Chrome appears to be ignoring your Cache-Control settings if you're reloading in the same tab. If you copy the URL to a new tab and load it there, Chrome will respect the cache control tags and reuse the contents from the cache.
As an example I had this Ruby Sinatra app:
#!/usr/bin/env ruby
require 'sinatra'
before do
content_type :txt
end
get '/' do
headers "Cache-Control" => "public, must-revalidate, max-age=3600",
"Expires" => Time.at(Time.now.to_i + (60 * 60)).to_s
"This page rendered at #{Time.now}."
end
When I continuously reloaded it in the same Chrome tab it would display the new time.
This page rendered at 2014-10-08 13:36:46 -0400.
This page rendered at 2014-10-08 13:36:48 -0400.
The headers looked like this:
< HTTP/1.1 200 OK
< Content-Type: text/plain;charset=utf-8
< Cache-Control: public, must-revalidate, max-age=3600
< Expires: 2014-10-08 13:36:46 -0400
< Content-Length: 48
< X-Content-Type-Options: nosniff
< Connection: keep-alive
* Server thin is not blacklisted
< Server: thin
However accessing the same URL, http://localhost:4567/ from multiple new tabs would recycle the previous result from the cache.

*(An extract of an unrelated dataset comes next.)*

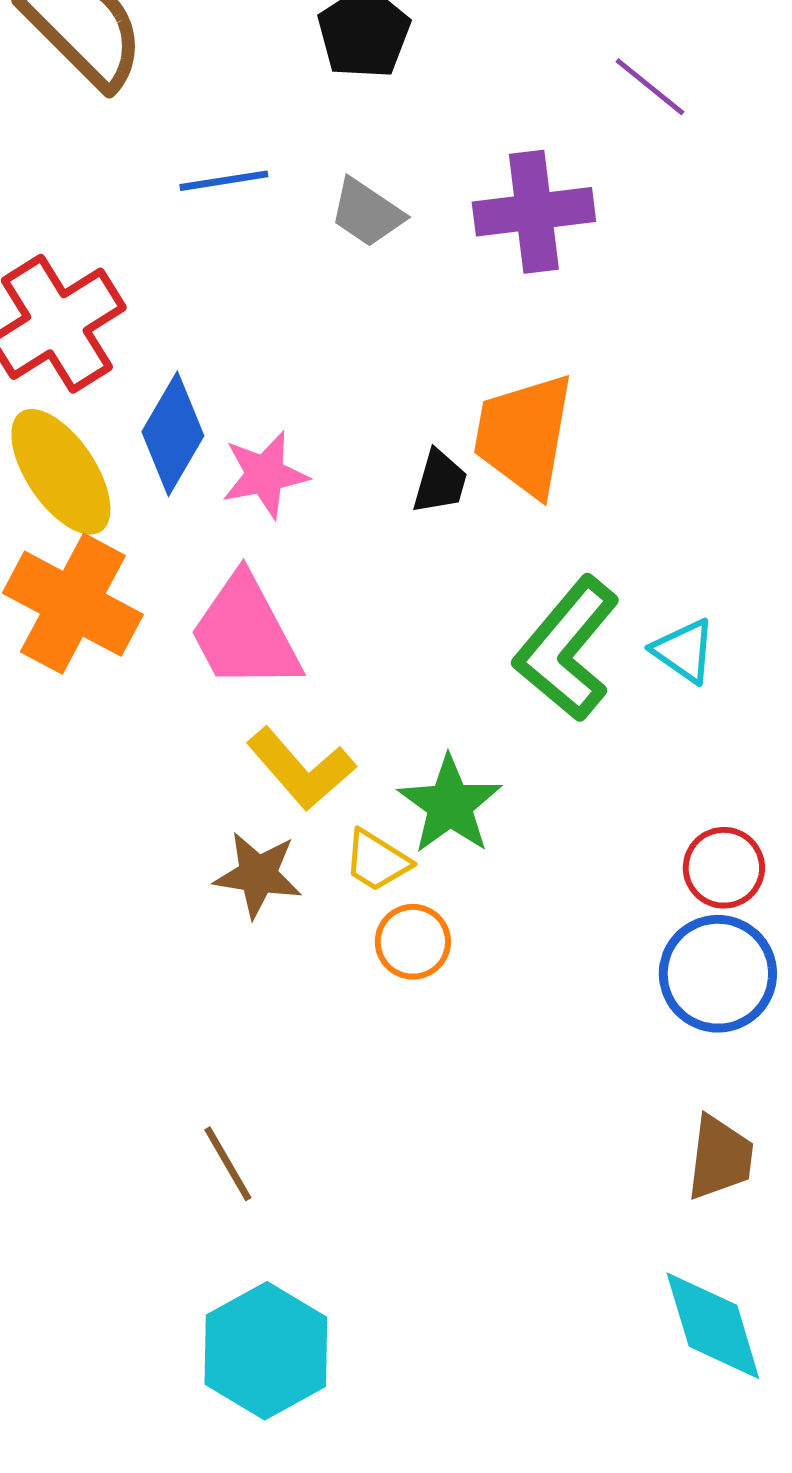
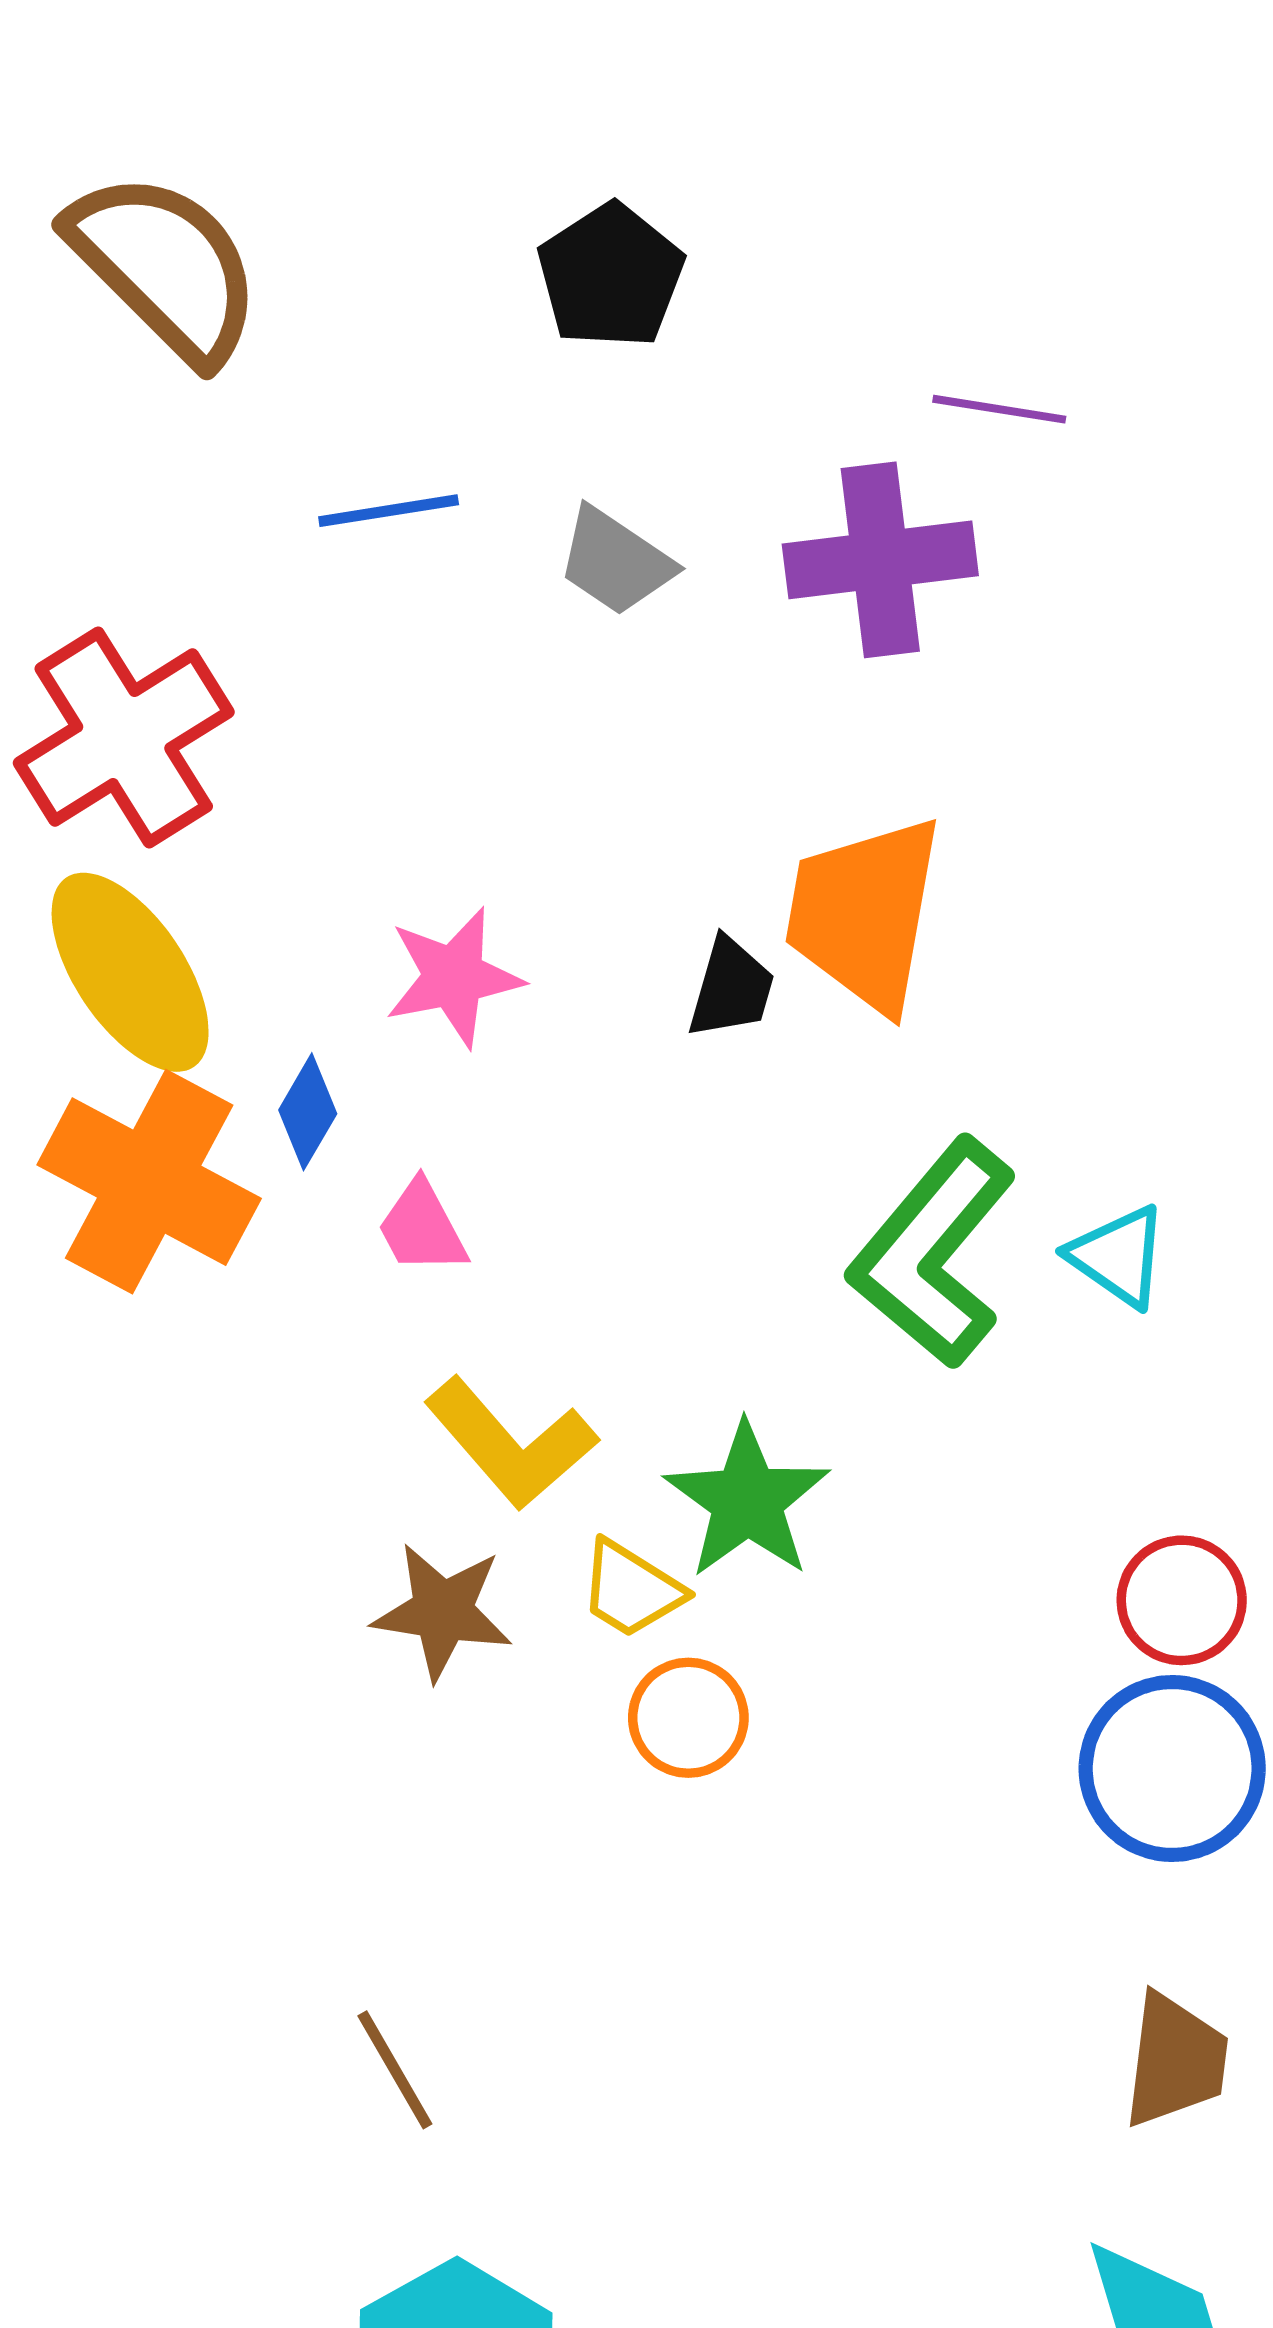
purple line: (650, 87) -> (999, 409), moved, turned -30
blue diamond: (173, 434) -> (308, 1112), moved, size x0.6
pink trapezoid: (245, 633) -> (422, 1228), size x0.5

After doing some tests with Cache-Control:max-age=xxx:
Pressing reload button: header ignored
Entering same url any tab (current or not): honored
Using JS (window.location.reload()): ignored
Using Developer Tools (with Disable cache unselected) or incognito doesn't affect
So, the best option while developing is put the cursor in the omnibox and press enter instead of refresh button.
Note: a right button click on refresh icon will show refresh options (Normal, Hard, Empty Cache). Incredibly, no one of these affect on these headers.
If Chrome Developer Tools are open (F12), Chrome usually disables caching.
It is controllable in the Developer Tools settings - the Gear icon to the right of the dev-tools top bar.
While this question is old, I wanted to add that if you are developing using a self-signed certificate over https and there is an issue with the certificate then google will not cache the response no matter what cache headers you use.
This is noted in this bug report:
https://bugs.chromium.org/p/chromium/issues/detail?id=110649
This is addition to kievic answer
To force browser to NOT send Cache-Control header in request, open chrome console and type:
location = "https://your.page.com"
To force browser to add this header click "reload" button.
Quite an old question, but I noticed just recently (2020), that Chrome sometimes ignores the Cache-Control headers for my image resources when browsing using an Incognito window.
"Sometimes" because in my case the Cache-Control directive was honored for small images (~60-200KB), but not for larger ones (10MB).
Not using Incognito window resulted in Chrome using the disk cached version even for the large images.
Another tip:
Do not forget to verify "Date" header - if server has incorrect date/time (or is located in another time zone) - Chrome will keep requesting resource again and again.